Excerpt to read START

NATO has just dropped another bomb on another group of Afghan civilians and here in Spain, newspapers are hyperventilating this morning because Spanish soldiers in Afghanistan actually got into a fight and killed some Taliban.
More troops is the cry heard on both sides of the Atlantic in response: El Mundo already has a story up about the Spanish Defence Ministry considering troop increases and General McChrystal – Obama’s new top Afghan strategy dog – is about to recommend the US does likewise.
It is clear that different European countries clearly have different ideas about the concept of pulling their weight but whatever their contribution, all of them are tiny compared to US efforts and all are really there for the same main reason: to try and win the race to be Obama’s best friend.
Gordon Brown, unsurprisingly, can’t even get his special relationship right: hot on the heels of Al-Megrahi’s release back to Libya, there have been stories this week wondering if he will shortly be considering a British withdrawal (retreat?) from Afghanistan, not because it’s strategically right or wrong, of course, but because there are general elections to be won next May in the UK.
Europe is confusing in Europe for Europeans (and best not ask the British), so can we really expect it to be otherwise 3,500 miles away in the Helmand Valley?

Excerpt to read END

Explore the material:
**a.** Answer these about the excerpt on Afghanistan:
(i) Which newspaper has a story about the Spanish Defence Ministry considering troop increases?
(ii) When are the UK general elections to be held?
(iii) How far away is the Helmand Valley said to be?
**b.** Resume the excerpt on Afghanistan after its final sentence, keeping its tone.

Dataset section START

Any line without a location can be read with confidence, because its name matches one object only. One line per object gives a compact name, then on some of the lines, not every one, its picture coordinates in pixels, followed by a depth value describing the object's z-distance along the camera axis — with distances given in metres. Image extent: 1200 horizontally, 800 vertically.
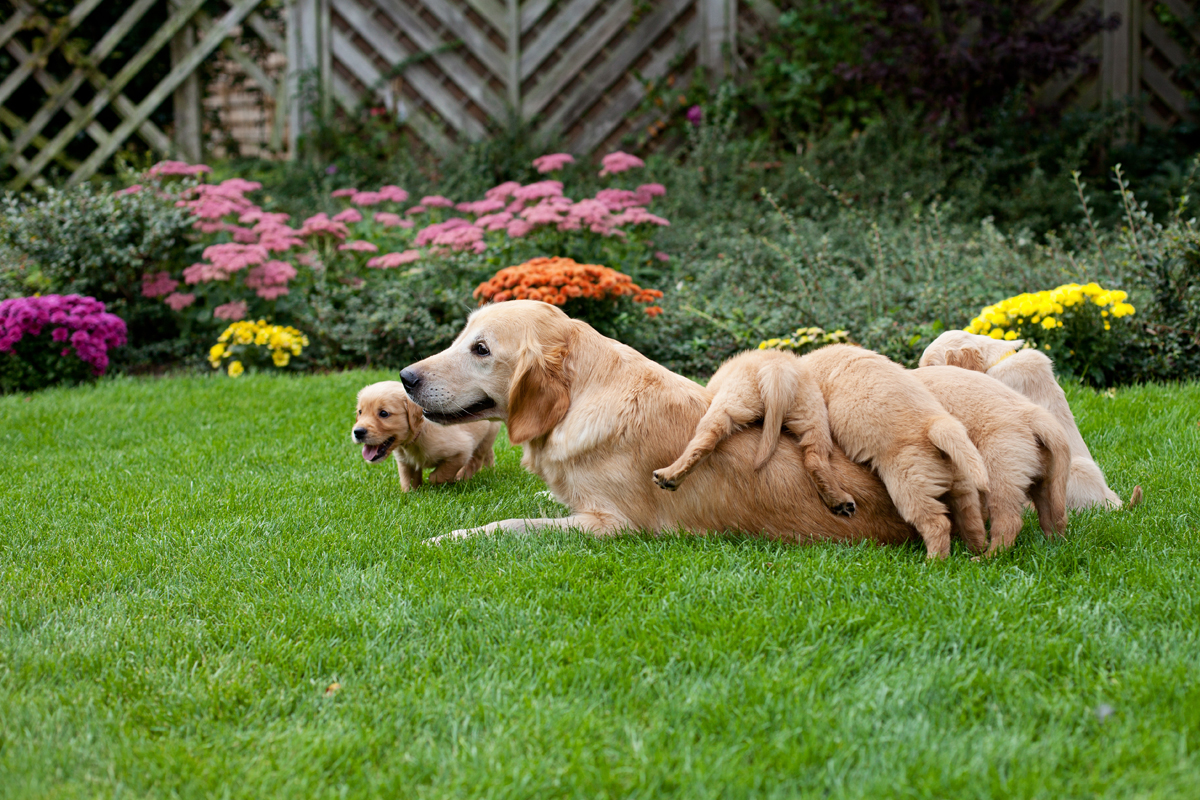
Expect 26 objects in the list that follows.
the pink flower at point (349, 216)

Dataset section END

Exercise results:
**a.**
(i) El Mundo
(ii) Next May
(iii) 3,500 miles

**b.**
Europe’s own path through history – from feudalism to today’s democratic parliamentary monarchies and republics – took rather a long time and involved much mutual blood-letting. It also required a few centuries of social, political and economic development.
And even before we ask if that’s what Afghans really want – it doesn’t look like many of them do – why do we think that we can turn Afghanistan’s version of warlord-tribalism into some kind of democracy in even the forty years suggested by the new head of the British Army General Sir David Richards?
Our governments don’t, really, which is why European presences are smaller or larger tokens to be charged to the ’support the US’ account. Our efforts are far from Churchillian, however much our current leaders try and use the positive aspects of his historical image in the media whilst replaying D-Day and talking of chummy World War II allied relationships.
If we were to look at how much effort – money, lives and time – was really required for this project, European countries would probably all need to bring back conscription.
Afghanistan is twice the size of the UK and larger than Spain. The Pashtun tribe which we are told supports the pesky Taliban so much, is, according to Wikipedia, composed of 13 million people in Afghanistan and if we add to them the 28 million Pakistani Pashtuns, we have a tribe almost as populous as the Kingdom of Spain.
Whilst certain Taliban practices are morally repugnant to educated, compassionate human beings around the planet, our own faulty moral thinking around Afghanistan is the main cause of our having not one but several current missions in the country.
If the underlying motivation is more about human rights (save the Afghan women and children!) than purely military options (kill the Taliban, hold the villages) or infrastructure development (Kajaki dam generator, schools, etc), we would need to rethink our entire uncommon European foreign policy outlook and take into account many other delinquent countries and groups.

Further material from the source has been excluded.